Reputation: 9439
I'm passing a pound symbol £
to a PHP page which has been URLEncoded by ASP as %C2%A3
.
The problem:
urldecode("%C2%A3") // £
ord(urldecode("%C2%A3")) // get the character number - 194
ord("£") // 163 - somethings gone wrong, they should match
This means when I do utf8_encode(urldecode("%C2%A3"))
I get £
However doing utf8_encode("£")
I get £
as expected
How can I solve this?
Upvotes: 4
Views: 12199
Reputation: 3122
The first comment on php.net for urlencode() explains why this is and suggests this code for correcting it:
<?php
function to_utf8( $string ) {
// From http://w3.org/International/questions/qa-forms-utf-8.html
if ( preg_match('%^(?:
[\x09\x0A\x0D\x20-\x7E] # ASCII
| [\xC2-\xDF][\x80-\xBF] # non-overlong 2-byte
| \xE0[\xA0-\xBF][\x80-\xBF] # excluding overlongs
| [\xE1-\xEC\xEE\xEF][\x80-\xBF]{2} # straight 3-byte
| \xED[\x80-\x9F][\x80-\xBF] # excluding surrogates
| \xF0[\x90-\xBF][\x80-\xBF]{2} # planes 1-3
| [\xF1-\xF3][\x80-\xBF]{3} # planes 4-15
| \xF4[\x80-\x8F][\x80-\xBF]{2} # plane 16
)*$%xs', $string) ) {
return $string;
} else {
return iconv( 'CP1252', 'UTF-8', $string);
}
}
?>
Also you should decide wether you want your final html you send to the browser to be in utf-8 or some other encoding, otherwise you will continue having £ characters in your code.

* EXTRACTED MATERIAL:

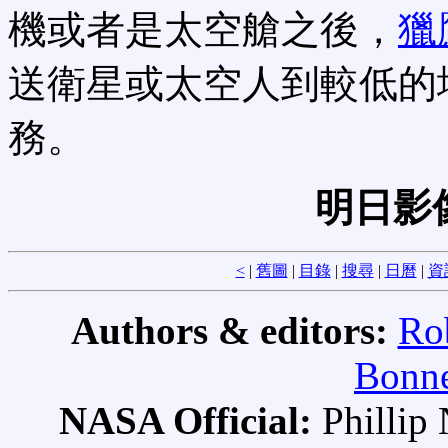
機或者是太空艙之後，
獵
送衛星或太空人到較低的
務。
明日影
<
|
舊圖
|
目錄
|
搜尋
|
日曆
|
資
Authors & editors:
Ro
Bonne
NASA Official:
Philli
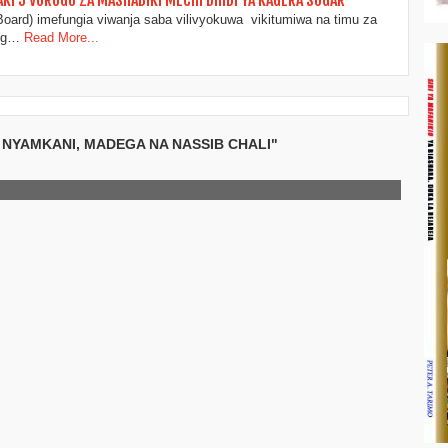
LAKI 5 VURUGU ZA MASHABIKI MECHI DHIDI YA KAGERA SUGAR
Board) imefungia viwanja saba vilivyokuwa vikitumiwa na timu za
Lig…
Read More...
, NYAMKANI, MADEGA NA NASSIB CHALI"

* EXERCISE INSTRUCTIONS:
1 - Please rework the PHP pound-sign thread, starting with "Reputation: 9439" and going on through "I solve this?", and swap "PHP page" for "PHP script".
2 - Write what comes next in the PHP pound-sign thread, picking up after its final sentence.

* ANSWERS BELOW:
1 -
Reputation: 9439
I'm passing a pound symbol £
to a PHP script which has been URLEncoded by ASP as %C2%A3
.
The problem:
urldecode("%C2%A3") // £
ord(urldecode("%C2%A3")) // get the character number - 194
ord("£") // 163 - somethings gone wrong, they should match
This means when I do utf8_encode(urldecode("%C2%A3"))
I get £
However doing utf8_encode("£")
I get £
as expected
How can I solve this?

2 -
Upvotes: -1
Reputation: 8459
Some infos about urldecode and UTF-8 can be found in the first comment of the urldecode documentation. It seems to be a known problem.
Upvotes: 2
Reputation: 15735
I don't think ord()
is multibyte compatible. It's probably returning only the code for the first character in the string, which is Â. Try to utf8_decode()
the string before calling ord()
on it and see if that helps.
ord(utf8_decode(urldecode("%C2%A3"))); // This returns 163
Upvotes: 3
Reputation: 8509
if you try
var_dump(urldecode("%C2%A3"));
you'll see
string(2) "£"
because this is 2-byte character and ord() returns value of first one (194 = Â)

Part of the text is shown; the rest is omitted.